Und damit hätten wir es: Die Basis für den Einsatz der Kreativmethoden in der Ideate-Phase ist gelegt.

Mein Fazit – harte Arbeit, die sich lohnt

Die Define-Phase ist meiner Erfahrung nach sicherlich die anstrengendste. Wer einmal die Aussage hört „Design Thinking ist doch nur Spaß“ hat sicherlich in gewisser Weise Recht. Ich würde aber eher sagen: „Design Thinking ist harte Arbeit (und etwas Spaß)“. Ich erinnere mich da gerne an unseren letzten zwei-tägigen Design-Thinking-Workshop, an dem wir uns am ersten Tag mit der Empathize- und Define-Phase beschäftigt haben und am Ende des Tages alle Teilnehmer wirklich geschlaucht waren. Gleichzeitig war es großartig zu sehen, wie wir uns Schritt für Schritt dem Kern unseres Problem genähert und es genau definiert haben.

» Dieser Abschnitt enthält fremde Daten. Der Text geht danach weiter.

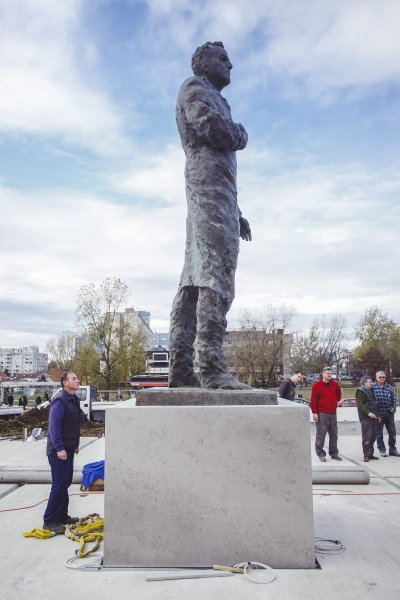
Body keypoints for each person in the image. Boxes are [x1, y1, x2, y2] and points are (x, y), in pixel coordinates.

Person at [168, 41, 252, 390]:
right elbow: (212, 129)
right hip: (206, 190)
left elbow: (224, 169)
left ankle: (182, 369)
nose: (230, 63)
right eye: (222, 58)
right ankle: (211, 367)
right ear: (202, 63)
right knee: (214, 276)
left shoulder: (216, 96)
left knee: (195, 280)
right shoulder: (194, 88)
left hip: (216, 194)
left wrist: (237, 213)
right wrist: (241, 133)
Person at [42, 372, 81, 534]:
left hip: (68, 449)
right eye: (73, 379)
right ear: (65, 383)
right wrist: (59, 448)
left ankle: (62, 516)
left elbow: (72, 425)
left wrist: (74, 445)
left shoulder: (73, 400)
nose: (77, 381)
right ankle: (50, 521)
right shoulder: (60, 401)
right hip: (59, 451)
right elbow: (54, 427)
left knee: (65, 483)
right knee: (58, 485)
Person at [310, 366, 342, 462]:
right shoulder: (317, 386)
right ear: (323, 374)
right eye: (328, 373)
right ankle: (320, 454)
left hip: (333, 413)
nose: (329, 375)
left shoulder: (334, 384)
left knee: (334, 434)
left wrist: (337, 400)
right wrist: (315, 413)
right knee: (321, 434)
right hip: (322, 414)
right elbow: (313, 400)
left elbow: (338, 393)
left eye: (330, 373)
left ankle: (333, 453)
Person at [372, 371, 399, 457]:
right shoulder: (372, 387)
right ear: (376, 377)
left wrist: (392, 410)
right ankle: (382, 450)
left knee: (392, 432)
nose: (382, 379)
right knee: (379, 434)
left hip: (389, 414)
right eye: (380, 377)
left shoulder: (389, 388)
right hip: (378, 414)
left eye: (383, 377)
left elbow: (394, 400)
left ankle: (392, 450)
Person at [356, 376, 380, 462]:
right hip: (366, 418)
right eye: (370, 382)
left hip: (374, 417)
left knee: (373, 437)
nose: (371, 383)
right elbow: (360, 405)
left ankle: (370, 454)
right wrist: (368, 413)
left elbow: (374, 404)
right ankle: (366, 455)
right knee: (367, 437)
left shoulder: (371, 390)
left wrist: (378, 415)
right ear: (364, 383)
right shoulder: (360, 391)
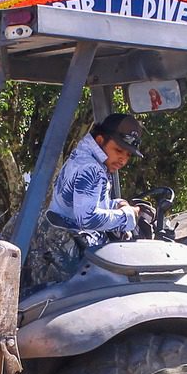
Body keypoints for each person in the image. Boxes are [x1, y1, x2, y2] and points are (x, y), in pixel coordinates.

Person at [25, 113, 148, 288]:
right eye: (119, 150)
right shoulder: (92, 170)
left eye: (128, 155)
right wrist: (128, 216)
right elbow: (87, 218)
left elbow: (81, 203)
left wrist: (116, 205)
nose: (123, 160)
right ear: (100, 141)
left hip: (58, 244)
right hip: (73, 253)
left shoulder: (81, 158)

Führt euch also genau das immer vor Augen: Wenn ihr in diese beiden Phasen richtig viel investiert, erntet ihr in den nächsten Phasen ziemlich leicht die Früchte und stellt am Ende fest, dass ihr eine Lösung gefunden habt, die das Team begeistert – und höchstwahrscheinlich auch eure Nutzer.